Analisaaceh.com, Lhokseumawe | Panitia Pengawas Pemilihan (Panwaslih) Kota Lhokseumawe menggelar kegiatan Focus Grup Discussion (FGD) bersama mitra kerja di salah satu coffe di Lhokseumawe, Rabu (25/10/23). Kegiatan diskusi ini mengusung tema ‘kajian hukum pengawasan tahapan pemilu 2024.
Diskusi tersebut menghadirkan dua pembicara yakni praktisi hukum, Dr Yusrizal dan Kasat Reskrim Polres Lhokseumawe, Iptu Ibrahim.
Kegiatan ini juga dihadiri oleh Ketua KIP Lhokseumawe, Abdul Hakim, Kesbangpol, bagian hukum Setdako Lhokseumawe, akademisi pengamat politik dan lembaga bantuan hukum serta perwakilan organisasi pers.
Dr Yusrizal mengawali pemaparannya dengan menjelaskan payung hukum pelaksanaan pemilu serta pedoman bagi penyelnggara yakni PKPU nomor 15 tahun 2023 tentang kampanye pemilihan umum. Dalam pemaparannya, dosen Unimal ini mendefinisikan perbedaan antara alat peraga kampanye dan alat peraga sosialisasi, sesuai dengan perspektif hukum. Yusrizal juga menjelaskan terkait waktu dan lokasi pemasangan alat peraga berikut sanksi atas pelanggaran sebagaimana amanah peraturan KPU tersebut.
Secara bergantian, perwakilan mitra kerja penyelenggara pemilu dalam diskusi ini memberi masukan dan menyampaikan pendapat yang bersifat konstruktif. Diskusi menjadi hangat ketika para audien mempertanyakan keberadaan alat peraga kampanye seperti spanduk dan baliho yang bertebaran di Kota Lhokseumawe. APK tersebut dinilai mengganggu dan sebagian menyebut para bacaleg mencuri start kampanye.
Untuk diketahui, daftar calon tetap (DCT) caleg, baru akan diumumkan pada 4 November mendatang.
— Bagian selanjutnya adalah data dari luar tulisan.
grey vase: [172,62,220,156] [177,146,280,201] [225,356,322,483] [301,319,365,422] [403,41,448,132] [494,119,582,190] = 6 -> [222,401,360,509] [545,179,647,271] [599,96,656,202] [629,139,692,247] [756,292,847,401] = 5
Sementara kampanye akan berlangsung selama 75 hari atau mulai 28 November – 11 Februari 2024.
Sesuai PKPU, sebelum tahapan kampanye dimulai, peserta pemilu hanya dibolehkan memasang alat peraga sosialisasi (APS). APS dimaksud yakni bendera partai, lambang dan nomor urut partai politik. Sementara spanduk dan baliho yang banyak dipasang sudah termasuk kategori alat peraga kampanye, karena telah memuat ajakan, visi misi dan atau citra diri.
Diskusi mengerucut pada domain pihak mana yang lebih berhak melakukan penertiban. Merujuk pada PKPU, penyelenggara belum bisa melakukan penertiban karena saat ini belum masuk tahap kampanye. Alat peraga yang dipasang ini diklaim belum masuk kategori pelanggaran pemilu, karena para bacaleg yang memasang baliho tersebut belum ditetapkan sebagai caleg atau belum menjadi peserta pemilu 2024.
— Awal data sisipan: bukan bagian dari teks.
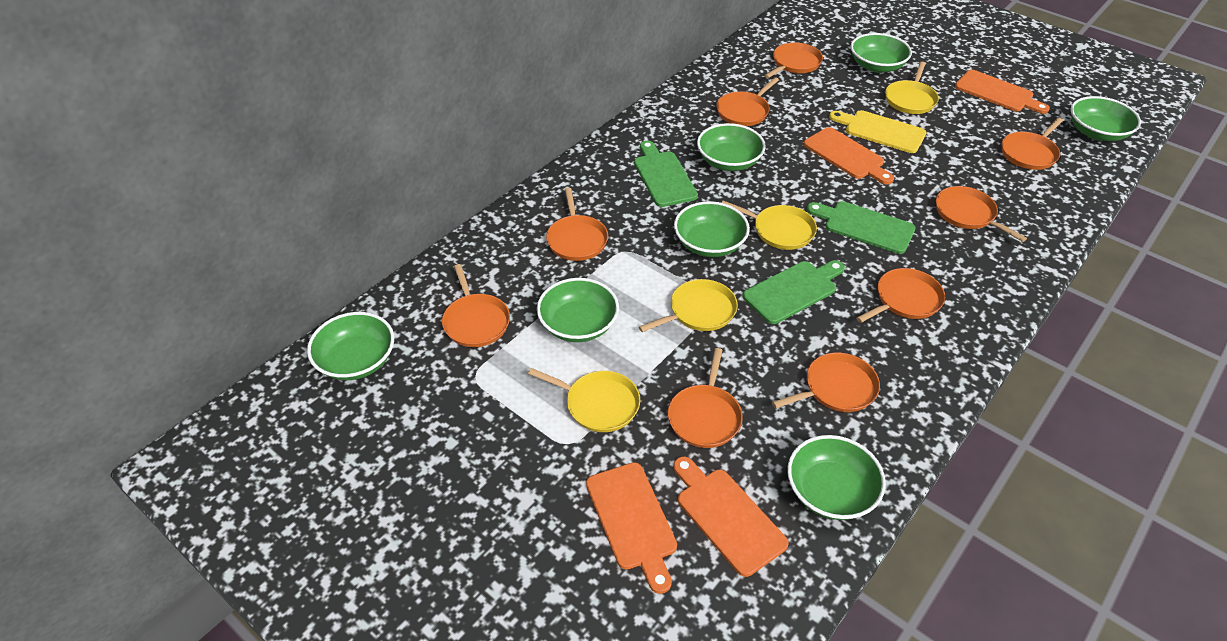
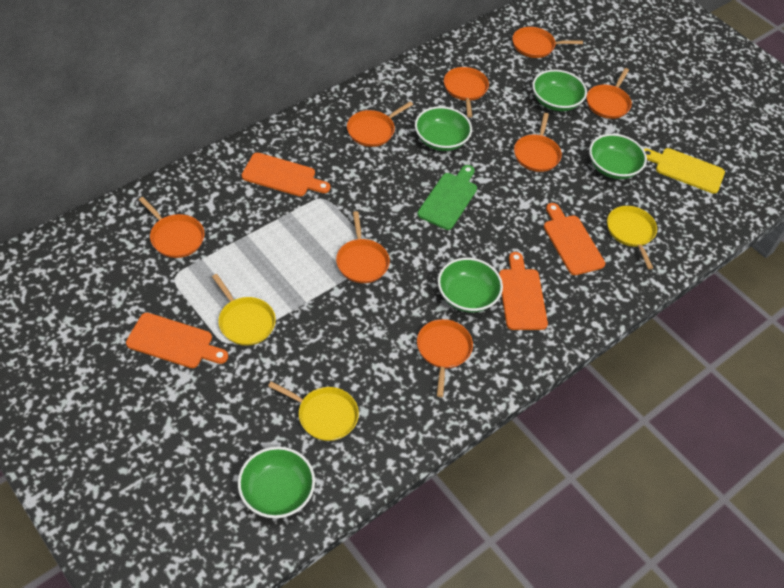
green bowl: [307,312,394,380] [537,278,619,342] [674,201,750,257] [697,123,766,171] [787,435,886,520] [851,33,912,73] [1071,96,1141,141] = 7 -> [238,446,315,518] [415,106,472,151] [438,258,503,312] [532,70,587,111] [589,134,647,179] = 5
green cutting board: [634,141,698,207] [743,260,845,324] [806,201,916,254] = 3 -> [417,165,477,230] = 1
orange pan: [442,264,510,347] [546,188,608,261] [668,348,743,448] [716,77,779,126] [764,43,823,78] [772,353,880,412] [856,268,945,323] [936,186,1027,242] [1002,118,1063,170] = 9 -> [139,197,205,258] [336,211,390,283] [347,101,413,147] [417,319,473,397] [444,67,489,118] [513,27,583,58] [514,113,562,172] [587,68,632,119] = 8
yellow pan: [528,368,640,432] [639,279,738,332] [722,201,817,250] [885,62,939,114] = 4 -> [212,274,276,346] [268,381,359,441] [607,206,657,269] = 3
Namun, forum diskusi ini menyepakati bahwa pemasangan spanduk dan baliho secara serampangan ini telah melanggar aturan pemerintah daerah dan mengurangi estetika tata kota. Sehingga penertiban lebih tepat menjadi domainnya pemerintah.
Ketika dimintai tanggapannya oleh moderator, Maskur, SH dari bagian hukum Setdako Lhokseumawe mengakui pihaknya juga sudah merasa resah dengan alat peraga yang dipasang oleh peserta pemilu.
“Namun karena isu pemilu ini sangat sensitif sehingga pemerintah perlu berhati-hati dalam mengambil keputusan. Pemko bersama penyelenggara dalam waktu dekat ini akan menerbitkan himbauan,” ujar Maskur.
Komisioner Panwaslih Kota Lhokseumawe, Yuli Asbar dalam kesimpulan diskusi ini juga menyinggung pertemuan pihaknya beberapa hari lalu dengan Penjabat Wali Kota Lhokseumawe yang menyepakati pemerintah akan menggelar pertemuan intens dengan penyelenggara pemilu untuk penurunan alat peraga tersebut.
Langkah hati-hati ini ditempuh, kata dia, agar saat penertiban dilakukan tidak ada kericuhan.
“Kita ingin sampaikan bahwa penurunan alat peraga ini bukan karena aturan pemilu, tapi kita sepakati penurunan ini karena melanggar peraturan perundang-undangan pemerintah daerah dan tata kota. Kita berharap, sebelum penetapan DCT, alat peraga ini sudah bersih” demikian Yuli Asbar.